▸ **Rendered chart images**
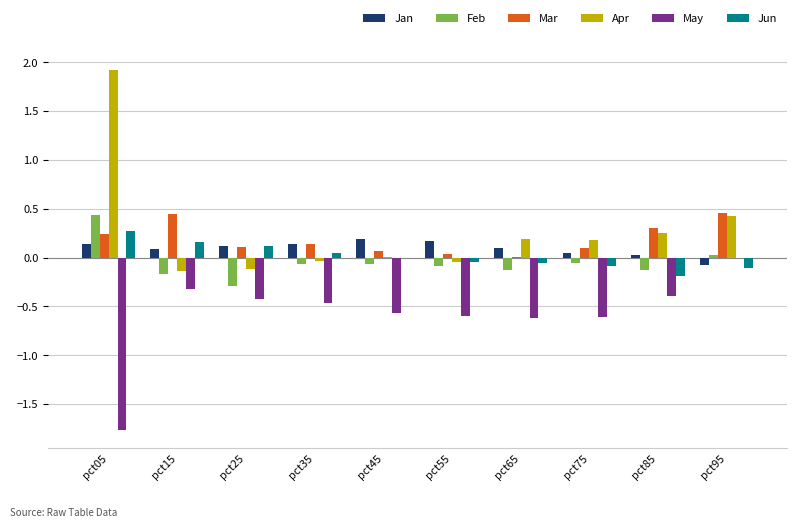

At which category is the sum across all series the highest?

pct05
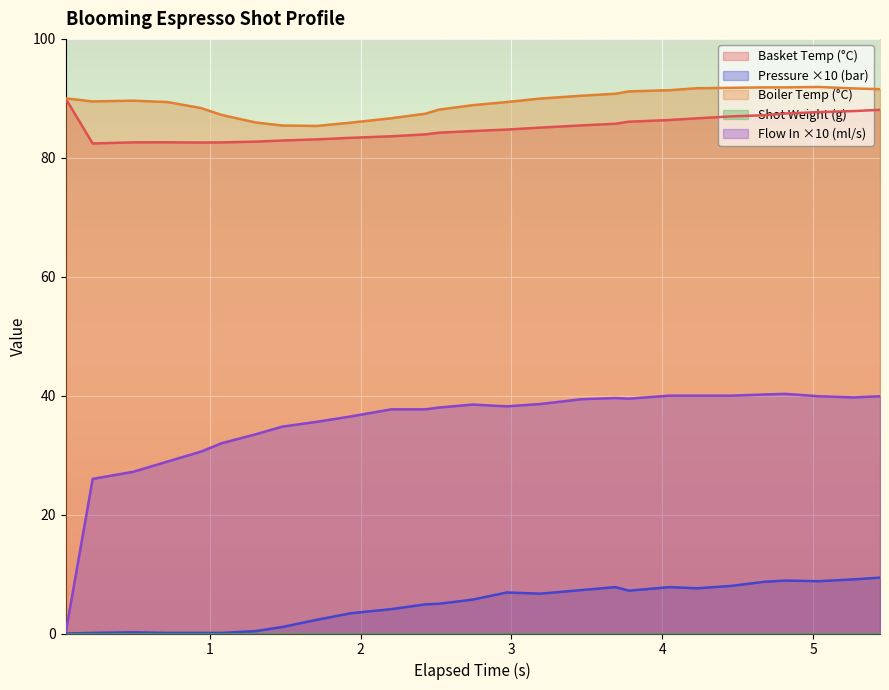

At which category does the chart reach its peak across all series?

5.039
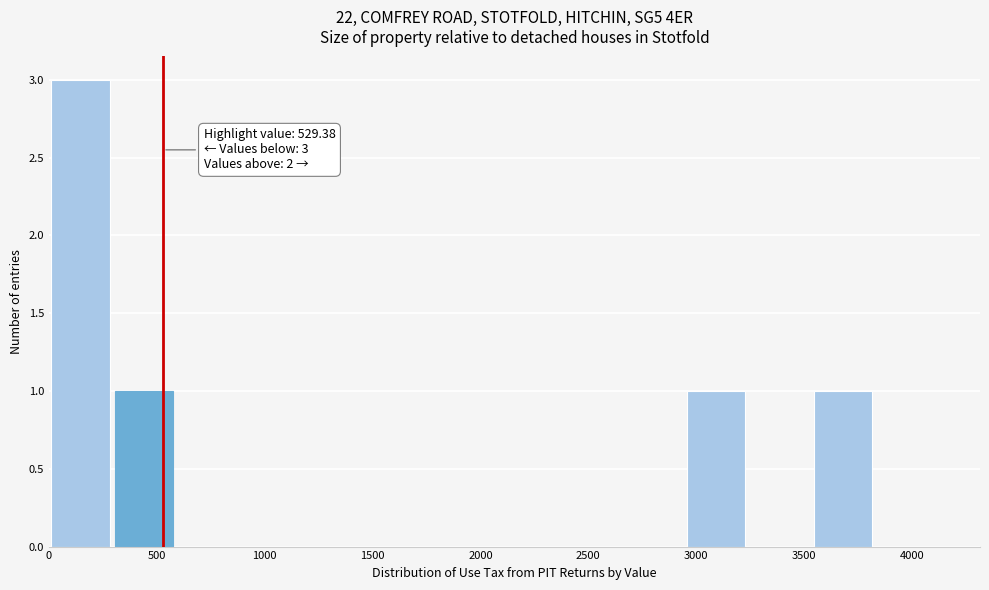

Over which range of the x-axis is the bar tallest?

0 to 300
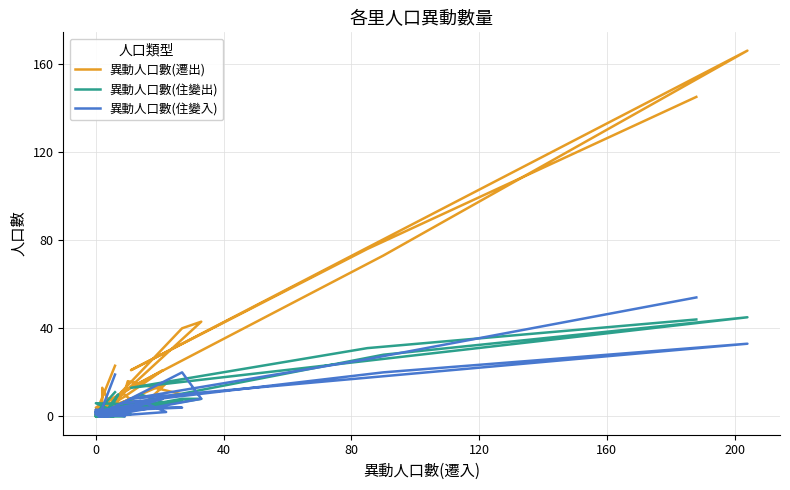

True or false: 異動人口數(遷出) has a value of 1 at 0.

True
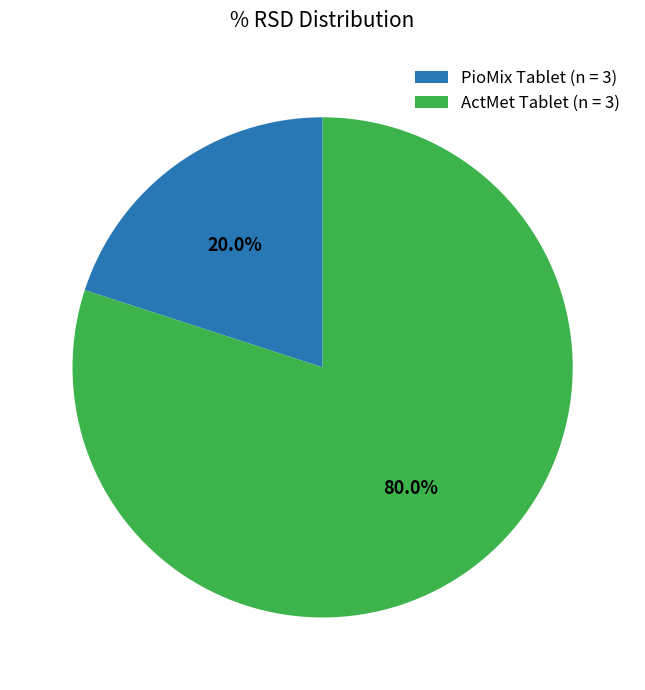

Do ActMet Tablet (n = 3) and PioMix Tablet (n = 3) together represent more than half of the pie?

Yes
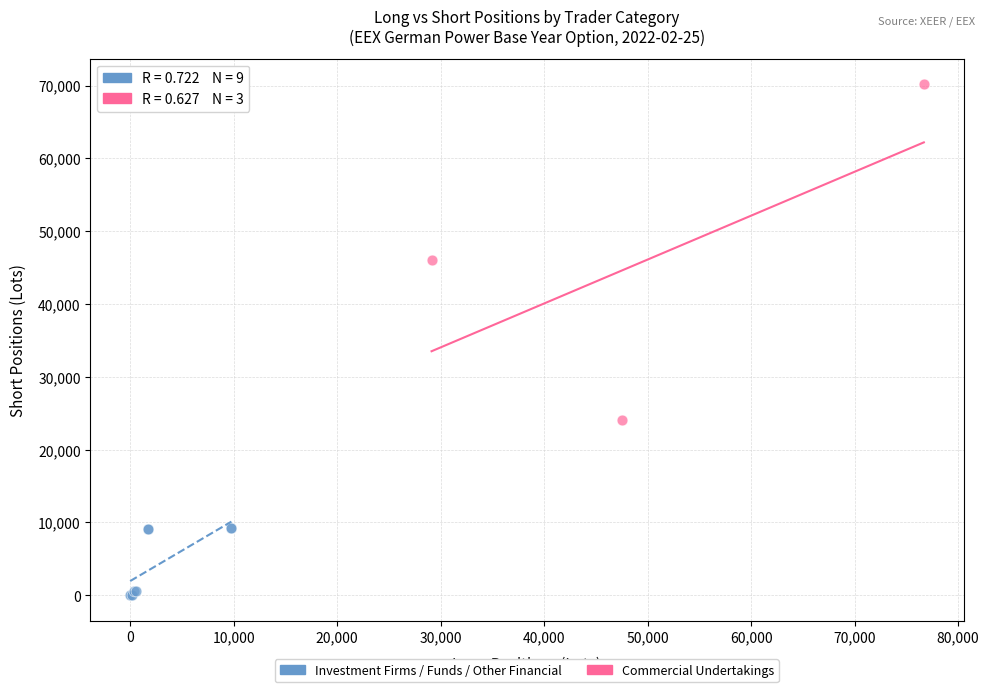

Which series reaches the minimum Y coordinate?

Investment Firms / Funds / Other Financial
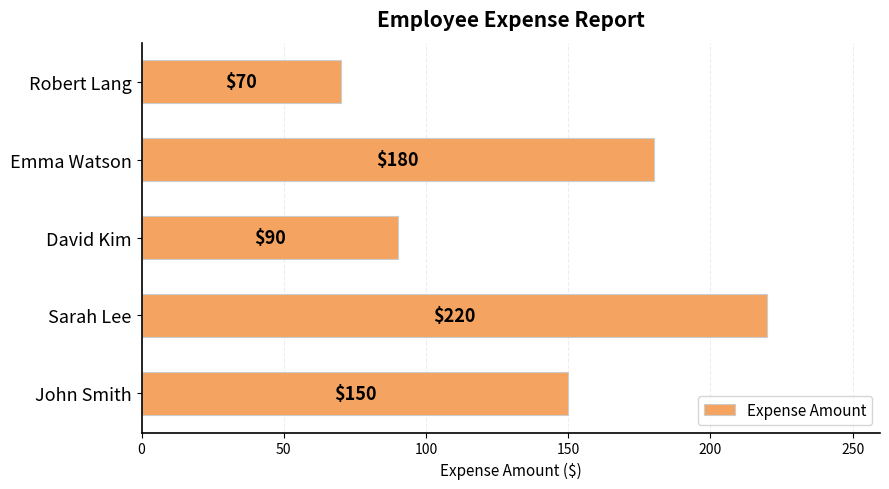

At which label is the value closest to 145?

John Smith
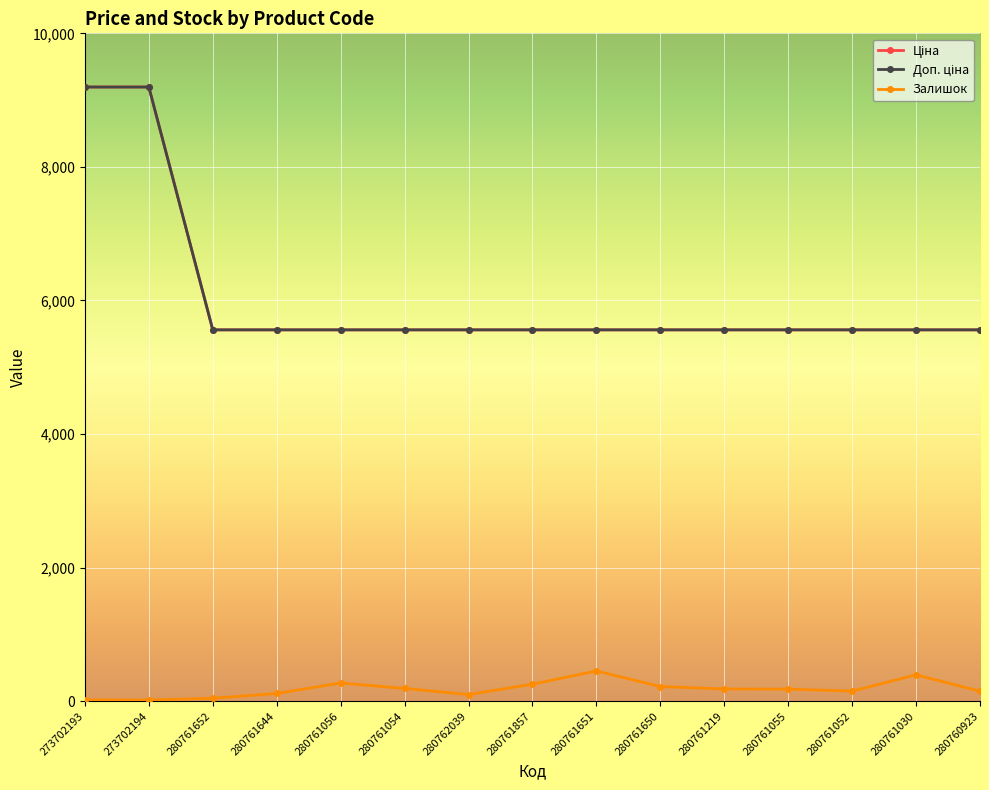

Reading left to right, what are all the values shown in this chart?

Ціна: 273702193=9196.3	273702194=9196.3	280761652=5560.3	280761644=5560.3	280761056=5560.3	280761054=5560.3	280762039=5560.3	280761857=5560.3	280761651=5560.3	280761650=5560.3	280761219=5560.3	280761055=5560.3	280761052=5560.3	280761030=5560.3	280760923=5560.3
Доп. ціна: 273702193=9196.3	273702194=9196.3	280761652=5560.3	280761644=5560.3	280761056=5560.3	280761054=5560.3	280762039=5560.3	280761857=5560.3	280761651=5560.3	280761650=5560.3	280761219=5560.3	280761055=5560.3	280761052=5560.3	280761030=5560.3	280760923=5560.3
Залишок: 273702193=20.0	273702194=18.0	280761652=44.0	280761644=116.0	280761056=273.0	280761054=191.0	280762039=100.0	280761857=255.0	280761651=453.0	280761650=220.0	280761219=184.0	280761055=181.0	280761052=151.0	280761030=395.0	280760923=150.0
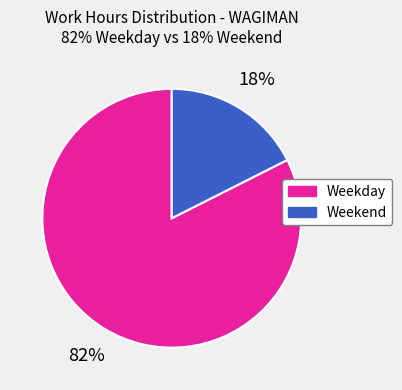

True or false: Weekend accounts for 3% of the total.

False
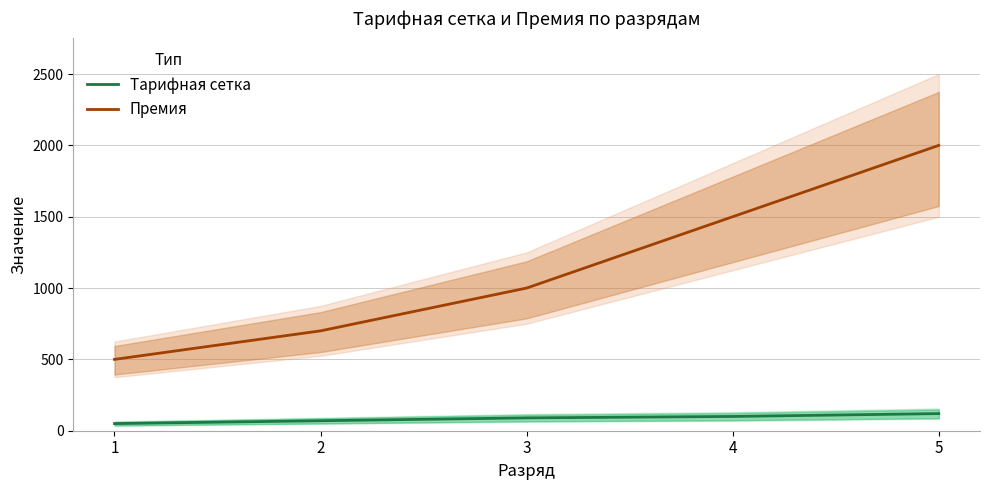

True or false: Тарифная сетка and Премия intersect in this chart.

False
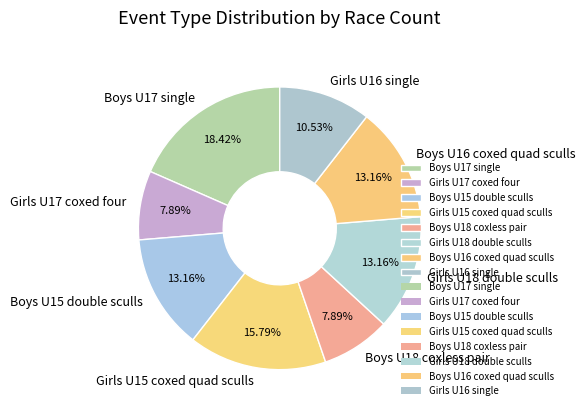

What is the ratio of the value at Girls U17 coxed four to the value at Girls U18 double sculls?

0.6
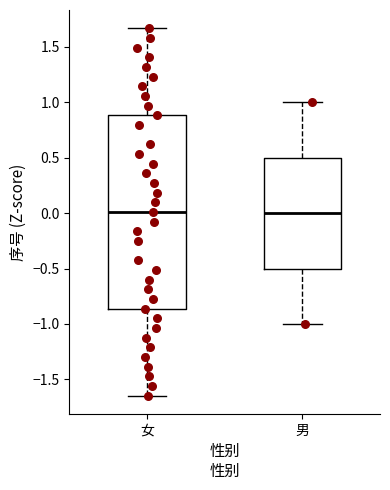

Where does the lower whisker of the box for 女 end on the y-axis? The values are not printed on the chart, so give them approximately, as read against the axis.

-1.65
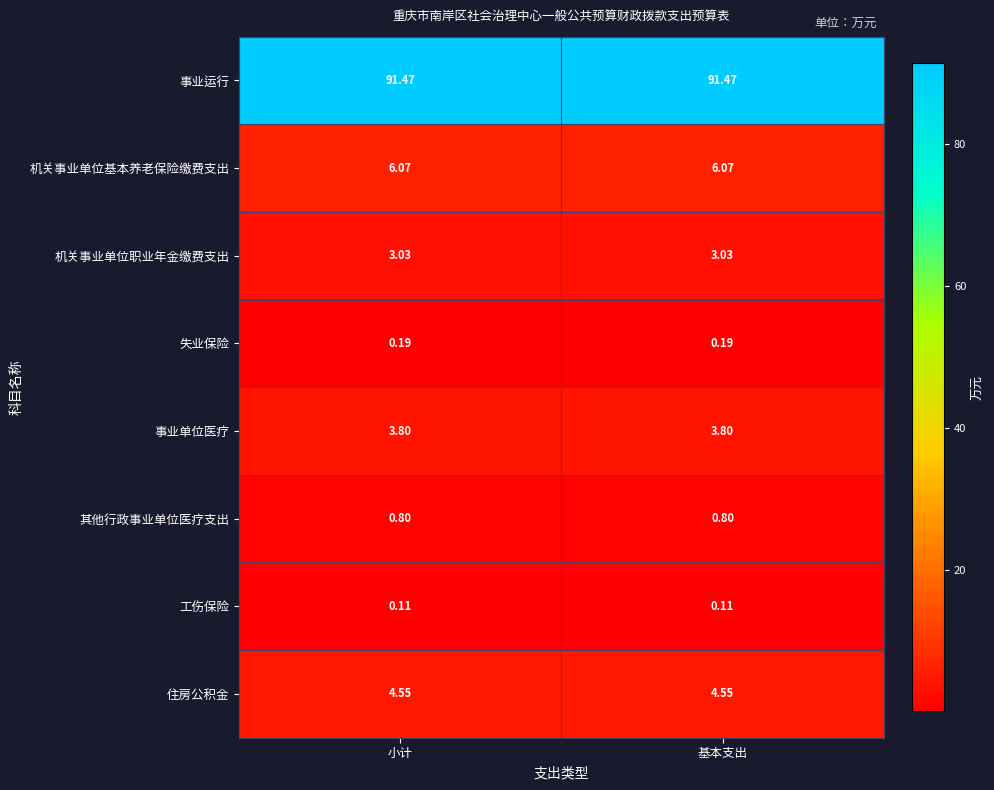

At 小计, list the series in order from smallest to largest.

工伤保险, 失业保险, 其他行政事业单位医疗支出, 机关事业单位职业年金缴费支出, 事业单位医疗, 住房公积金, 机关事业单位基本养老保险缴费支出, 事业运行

▸ **Instructions for the task**
Extract every line of text from the entries above without changing anything, and leave the pictures out.

▸ **Answer for the task**
At which category is the sum across all series the highest?

pct05

At which category does the chart reach its peak across all series?

5.039

Over which range of the x-axis is the bar tallest?

0 to 300

True or false: 異動人口數(遷出) has a value of 1 at 0.

True

Do ActMet Tablet (n = 3) and PioMix Tablet (n = 3) together represent more than half of the pie?

Yes

Which series reaches the minimum Y coordinate?

Investment Firms / Funds / Other Financial

At which label is the value closest to 145?

John Smith

Reading left to right, what are all the values shown in this chart?

Ціна: 273702193=9196.3	273702194=9196.3	280761652=5560.3	280761644=5560.3	280761056=5560.3	280761054=5560.3	280762039=5560.3	280761857=5560.3	280761651=5560.3	280761650=5560.3	280761219=5560.3	280761055=5560.3	280761052=5560.3	280761030=5560.3	280760923=5560.3
Доп. ціна: 273702193=9196.3	273702194=9196.3	280761652=5560.3	280761644=5560.3	280761056=5560.3	280761054=5560.3	280762039=5560.3	280761857=5560.3	280761651=5560.3	280761650=5560.3	280761219=5560.3	280761055=5560.3	280761052=5560.3	280761030=5560.3	280760923=5560.3
Залишок: 273702193=20.0	273702194=18.0	280761652=44.0	280761644=116.0	280761056=273.0	280761054=191.0	280762039=100.0	280761857=255.0	280761651=453.0	280761650=220.0	280761219=184.0	280761055=181.0	280761052=151.0	280761030=395.0	280760923=150.0

True or false: Weekend accounts for 3% of the total.

False

True or false: Тарифная сетка and Премия intersect in this chart.

False

What is the ratio of the value at Girls U17 coxed four to the value at Girls U18 double sculls?

0.6

Where does the lower whisker of the box for 女 end on the y-axis? The values are not printed on the chart, so give them approximately, as read against the axis.

-1.65

At 小计, list the series in order from smallest to largest.

工伤保险, 失业保险, 其他行政事业单位医疗支出, 机关事业单位职业年金缴费支出, 事业单位医疗, 住房公积金, 机关事业单位基本养老保险缴费支出, 事业运行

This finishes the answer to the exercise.